I approach gardening with a mixture of paranoia and optimism. Paranoia in the sense that every year I decide that something is about to go terribly wrong with the “food system”, and the harvest capacity of our backyard is the only thing that stands between our family and starvation. Considering that this mindset has, in various places at various times, kept families alive through lean winters, I don’t consider it to be problematic.
What is problematic is my optimism - a sort of enthusiastic giddiness that grips me at the beginning of each planting season, leading me to push past the boundaries of sound advice and time-tested gardening methods, and into the territory of wanton experimentation.

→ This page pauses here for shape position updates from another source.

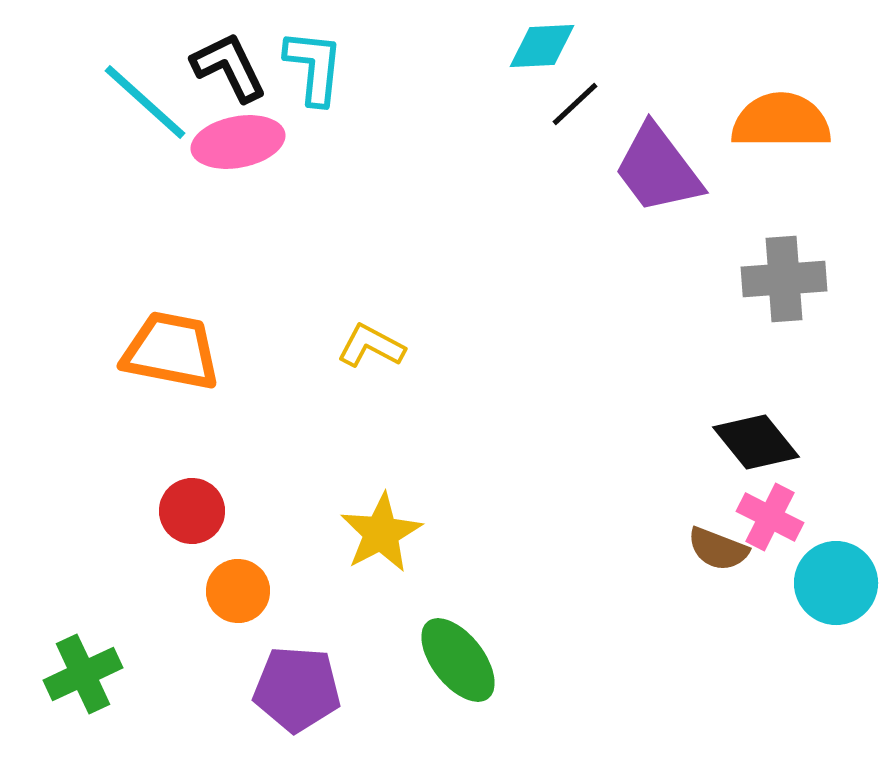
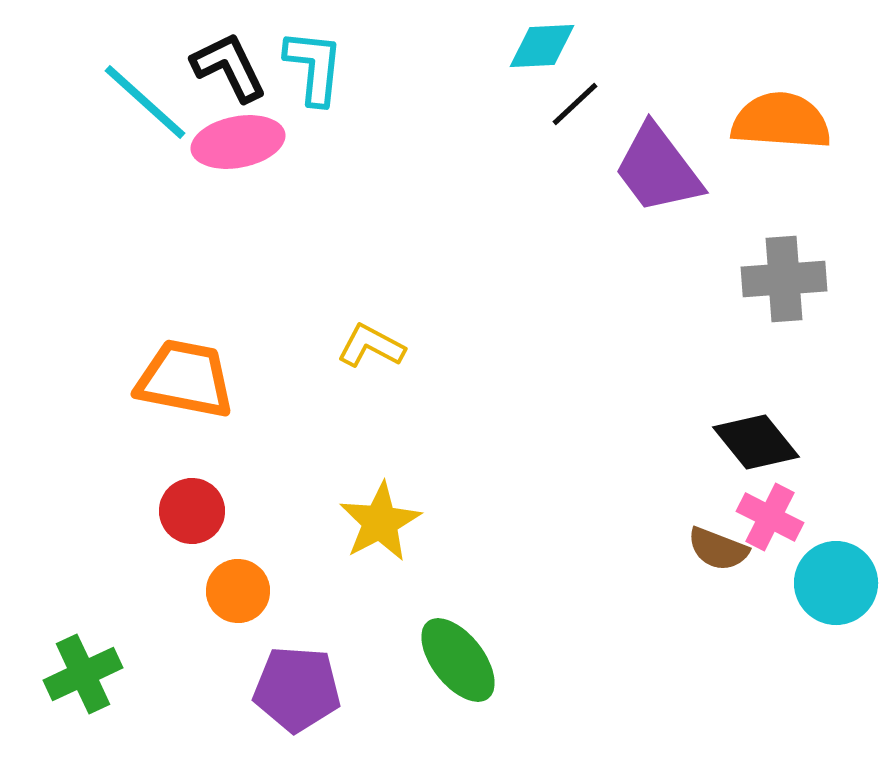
orange semicircle: rotated 4 degrees clockwise
orange trapezoid: moved 14 px right, 28 px down
yellow star: moved 1 px left, 11 px up
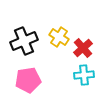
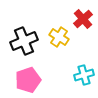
red cross: moved 29 px up
cyan cross: rotated 12 degrees counterclockwise
pink pentagon: rotated 10 degrees counterclockwise
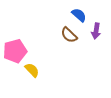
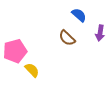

For example, last year I built garden beds: 10’x4’ frames made of hemlock 2x12’s. I read a bit about hugelkultur, a gardening method that involves planting into mounds of gradually decaying wood. We were removing a few large trees behind our yard, so I asked the arborist to leave us the chipped branches. These are considered “ramial” wood, a mix of small branches and green leaves particularly good for hugelkultur, due to the relatively high nitrogen content, which makes it decompose more quickly then trunk wood.
The goal is to not put too much un-decomposed wood in too-close proximity to plant roots, because the wood will steal nitrogen from the plants in order to decompose, and the plants will suffer. I had read this, but I decided to “push it” nonetheless, reasoning that the higher nitrogen levels in the ramial wood chips would mitigate the situation. Covering eight inches of wood chips with a few inches of a compost/soil mixture, I planted it in and was both surprised and disappointed when the kale, arugula, peas, garlic, leeks and cucumbers all failed. The potatoes and tomatoes were sort of ok. The only thing that thrived was the Asian eggplant and a fall crop of saffron crocus.
This year, I resolved early on to play it by the book, keeping in mind the advice of gardeners such as Huw Richards and Charles Dowding. I set up my camera and recorded myself sowing the planting trays. Still, the experimental giddiness took over, and before I knew it, I was sowing 6 to 10 seeds in each 1-inch square planting cell, thinking “If Dowding recommends sowing 2 seeds, certainly a few more won’t be a problem!” Additionally, I gleaned the seeds from my growing library of several-years-old seed packets, which I am reluctant to throw away, reasoning that many of them are bound to sprout, and I will never know if I don’t try.
A creeping sense of unease kept me from editing the video, feeling that - while I’m comfortable jeopardizing my own yields, influencing others to do the same feels, somehow, irresponsible.
So I re-watched one of Dowding’s sowing videos, bought a set of new seeds, and consulted Dowding’s booklet, New Energies for Gardening, to determine the best time to plant. Two days before the full moon, I assembled my materials and proceeded thus:
First, I put an organic potting soil mixture into the seed trays and the recycled plastic bottle greenhouses. To make these, I poked four holes, with a scissor, in the bottom of each milk jug, and four holes at the very bottom of the sides of the water bottles (the bottoms were too hard). I do not cut them all the way around, which allows the tops to stay on, but still be open-able. I made a chart for the seed tray, marking what seed is in each cell.
Using the chart as a guide, I placed one or two seeds in each cell, depending on size of the seed.



Then I pressed each seed down so that its surface was at soil level, covered the trays with about 1/4 inch of soil and gently watered it in. To do this I used filtered water (concerned that the chlorine in our tap water may not be good for the seeds) in a bottle, holding my fingers across the top to sprinkle water onto the soil, being careful not to apply enough water to dislodge the smaller seeds from their cells.
Then I set the seed trays in front of a south-facing window. I might put the bottle-greenhouses outside, after giving them another watering or two.
I’ve still allowed myself room for experimentation, planting several cells with corn, peas and carrots, which is explicitly marked NOT RECOMMENDED! on the seed packets. I will also direct-sow each of these seeds outside, and see which approach is better.
To the wood-chip-rich planting beds, I will add a layer of several inches of pure compost (probably horse manure from a local rescue-horse farm, which I have been told I may come and get for free). A bigger project will be last season’s experimental greenhouse, whose wire roof collapsed under a load of snow while we were away for two weeks in February. That I intend to dismantle, and once I do, I will have to come up with a plan for the experimental trough of goldfish that have been hibernating there all winter.